Friday, October 18, 2013

La Brea Tar Pits

On each of our trips to Southern California we always aim to do something different. Get in our rental car and leave the cocoon we call Disneyland. This trip's big get out of town trip was to the La Brea Tar Pits.

Back in the summer of 1982 we took a family vacation to Southern California. It is probably one of the most memorable trips we ever took as kids in part because it was the only time we went to California, and because I was 12 (almost 13) at the time. We saw our new Uncle Sterling. I hung out at a country club with a relative of one of our neighbors who used to spend part of her summer in Paramus, went to Disneyland, the beach, and La Brea Tar Pits. The trip the took an eastern turn via Houston to Denver to visit Aunt Barbara and Uncle Allen when they lived there.

Fast forward about 30 years.

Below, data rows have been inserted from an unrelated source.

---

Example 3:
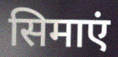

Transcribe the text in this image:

सिमाएं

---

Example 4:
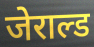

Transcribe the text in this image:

जेराल्ड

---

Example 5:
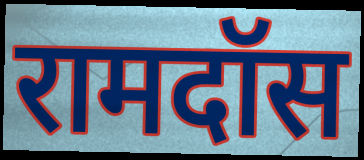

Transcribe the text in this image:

रामदॉस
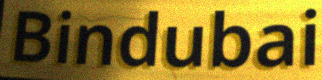
Bindubai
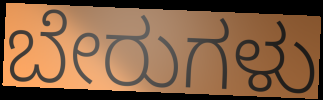
ಬೇರುಗಳು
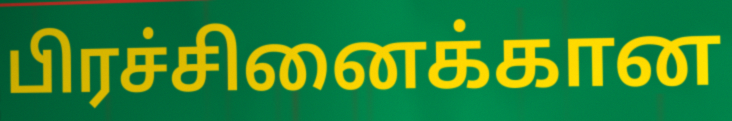
பிரச்சினைக்கான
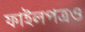
ফাইলপত্রও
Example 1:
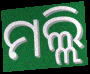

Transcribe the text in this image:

ମଲ୍ଲି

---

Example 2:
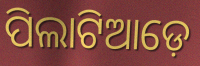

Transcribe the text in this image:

ପିଲାଟିଆଡ଼େ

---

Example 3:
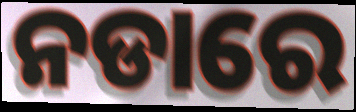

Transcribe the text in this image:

ନଡାରେ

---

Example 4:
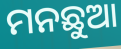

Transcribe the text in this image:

ମନଛୁଆ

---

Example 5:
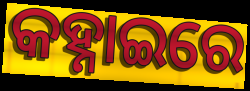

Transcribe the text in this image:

କହ୍ନାଇରେ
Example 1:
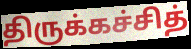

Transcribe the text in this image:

திருக்கச்சித்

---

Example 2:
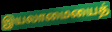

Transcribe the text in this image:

இயலாமையைத்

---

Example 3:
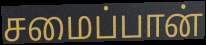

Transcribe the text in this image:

சமைப்பான்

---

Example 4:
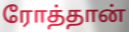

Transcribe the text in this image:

ரோத்தான்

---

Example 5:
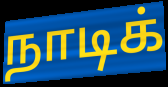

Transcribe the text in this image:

நாடிக்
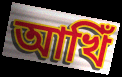
আখিঁ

Ashley became a big Flintstones fan. There is an episode where they reference the La Brea Tar Pits. In trying to dredge up my memories I just could not do the place justice. How often do you find an archaeological dig in the middle of a huge metropolitan city?

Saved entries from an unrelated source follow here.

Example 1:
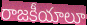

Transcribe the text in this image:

రాజకీయాలూ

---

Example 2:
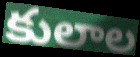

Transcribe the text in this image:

కులాల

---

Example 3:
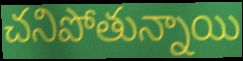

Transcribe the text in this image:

చనిపోతున్నాయి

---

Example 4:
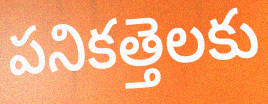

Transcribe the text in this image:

పనికత్తెలకు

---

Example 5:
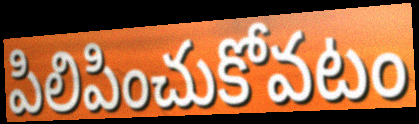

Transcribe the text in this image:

పిలిపించుకోవటం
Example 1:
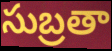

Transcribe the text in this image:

సుబ్రతా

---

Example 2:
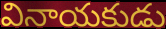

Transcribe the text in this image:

వినాయకుడు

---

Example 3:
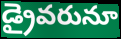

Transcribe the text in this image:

డ్రైవరునూ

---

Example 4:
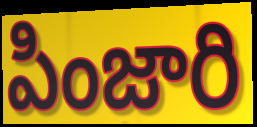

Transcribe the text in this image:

పింజారి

As we were making our plans for the trip, I told my sister Rebecca's ST-END Sue that we were thinking of going to the tar pits. Turns out, that is one of her favorite sites. We made plans to meet there after the Wonderland 10K (and a shower). Unfortunately life got in the way, and Sue and HIM could not meet us. We still had a good time.

We learned:
1) There are no dinosaurs in the Tar Pits. Go figure! The dinosaurs became extinct 65 million years, back when Los Angeles was still covered by the ocean. The Tar Pits are only 50,000 years old.

2) There is no "tar" nor "pits." They are really bubbles of crude oil. 
3) The tar pits are still trapping small animals on hot days.

4) They are still digging up remains and studying them.

For me the neatest part of the exhibit was being able to watch scientists at work in Fishbowl Lab. I can't imagine working while people stare at me, but on the other hand jobs in archaeology are rare, so maybe the scientists don't mind as much. The room looked like a step back in time. Funding, as you can surely guess, is a big issue.

Though it would have been a treat to listen to Ragtime Alan play that day (he was a last minute substitute pianist at Coke Corner), my legs and body appreciated the slower day so I could rest up for the Disneyland Half Marathon the next day.